WORK REQUIRED: Would you repeat all the lines below, exactly as they stand?

SOURCE DATA:

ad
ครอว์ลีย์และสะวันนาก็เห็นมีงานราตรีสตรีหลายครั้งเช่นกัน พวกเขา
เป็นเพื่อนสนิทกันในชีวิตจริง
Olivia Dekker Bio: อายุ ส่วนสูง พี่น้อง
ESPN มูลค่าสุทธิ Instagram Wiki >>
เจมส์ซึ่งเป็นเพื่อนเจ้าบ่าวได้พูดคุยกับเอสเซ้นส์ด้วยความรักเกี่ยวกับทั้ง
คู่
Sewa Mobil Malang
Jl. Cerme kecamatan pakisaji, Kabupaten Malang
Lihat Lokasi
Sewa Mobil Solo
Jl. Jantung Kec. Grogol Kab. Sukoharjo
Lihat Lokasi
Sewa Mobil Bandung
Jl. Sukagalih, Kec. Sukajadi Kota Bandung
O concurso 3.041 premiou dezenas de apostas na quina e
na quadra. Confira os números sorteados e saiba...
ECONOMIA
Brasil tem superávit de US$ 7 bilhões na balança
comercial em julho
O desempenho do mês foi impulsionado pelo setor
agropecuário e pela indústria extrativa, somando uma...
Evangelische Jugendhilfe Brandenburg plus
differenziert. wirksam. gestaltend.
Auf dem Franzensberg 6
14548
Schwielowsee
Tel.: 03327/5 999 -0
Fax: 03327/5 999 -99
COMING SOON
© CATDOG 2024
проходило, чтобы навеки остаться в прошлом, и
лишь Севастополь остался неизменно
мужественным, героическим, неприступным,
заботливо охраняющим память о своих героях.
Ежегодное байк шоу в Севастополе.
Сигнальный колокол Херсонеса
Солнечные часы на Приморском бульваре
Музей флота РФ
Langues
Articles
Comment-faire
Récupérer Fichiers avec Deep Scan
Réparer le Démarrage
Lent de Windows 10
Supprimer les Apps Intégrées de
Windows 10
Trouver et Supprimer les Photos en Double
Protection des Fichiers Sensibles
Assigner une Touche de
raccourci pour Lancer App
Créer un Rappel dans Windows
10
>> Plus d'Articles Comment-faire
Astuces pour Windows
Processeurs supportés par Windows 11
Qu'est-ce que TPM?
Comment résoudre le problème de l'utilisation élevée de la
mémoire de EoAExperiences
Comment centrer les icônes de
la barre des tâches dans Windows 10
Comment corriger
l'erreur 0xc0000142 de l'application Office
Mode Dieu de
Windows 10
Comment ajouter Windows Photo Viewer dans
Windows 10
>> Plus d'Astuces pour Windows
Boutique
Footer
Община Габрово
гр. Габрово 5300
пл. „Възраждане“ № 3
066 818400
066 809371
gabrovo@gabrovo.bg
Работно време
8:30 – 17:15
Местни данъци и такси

ANSWER SPACE:
ad
ครอว์ลีย์และสะวันนาก็เห็นมีงานราตรีสตรีหลายครั้งเช่นกัน พวกเขา
เป็นเพื่อนสนิทกันในชีวิตจริง
Olivia Dekker Bio: อายุ ส่วนสูง พี่น้อง
ESPN มูลค่าสุทธิ Instagram Wiki >>
เจมส์ซึ่งเป็นเพื่อนเจ้าบ่าวได้พูดคุยกับเอสเซ้นส์ด้วยความรักเกี่ยวกับทั้ง
คู่
Sewa Mobil Malang
Jl. Cerme kecamatan pakisaji, Kabupaten Malang
Lihat Lokasi
Sewa Mobil Solo
Jl. Jantung Kec. Grogol Kab. Sukoharjo
Lihat Lokasi
Sewa Mobil Bandung
Jl. Sukagalih, Kec. Sukajadi Kota Bandung
O concurso 3.041 premiou dezenas de apostas na quina e
na quadra. Confira os números sorteados e saiba...
ECONOMIA
Brasil tem superávit de US$ 7 bilhões na balança
comercial em julho
O desempenho do mês foi impulsionado pelo setor
agropecuário e pela indústria extrativa, somando uma...
Evangelische Jugendhilfe Brandenburg plus
differenziert. wirksam. gestaltend.
Auf dem Franzensberg 6
14548
Schwielowsee
Tel.: 03327/5 999 -0
Fax: 03327/5 999 -99
COMING SOON
© CATDOG 2024
проходило, чтобы навеки остаться в прошлом, и
лишь Севастополь остался неизменно
мужественным, героическим, неприступным,
заботливо охраняющим память о своих героях.
Ежегодное байк шоу в Севастополе.
Сигнальный колокол Херсонеса
Солнечные часы на Приморском бульваре
Музей флота РФ
Langues
Articles
Comment-faire
Récupérer Fichiers avec Deep Scan
Réparer le Démarrage
Lent de Windows 10
Supprimer les Apps Intégrées de
Windows 10
Trouver et Supprimer les Photos en Double
Protection des Fichiers Sensibles
Assigner une Touche de
raccourci pour Lancer App
Créer un Rappel dans Windows
10
>> Plus d'Articles Comment-faire
Astuces pour Windows
Processeurs supportés par Windows 11
Qu'est-ce que TPM?
Comment résoudre le problème de l'utilisation élevée de la
mémoire de EoAExperiences
Comment centrer les icônes de
la barre des tâches dans Windows 10
Comment corriger
l'erreur 0xc0000142 de l'application Office
Mode Dieu de
Windows 10
Comment ajouter Windows Photo Viewer dans
Windows 10
>> Plus d'Astuces pour Windows
Boutique
Footer
Община Габрово
гр. Габрово 5300
пл. „Възраждане“ № 3
066 818400
066 809371
gabrovo@gabrovo.bg
Работно време
8:30 – 17:15
Местни данъци и такси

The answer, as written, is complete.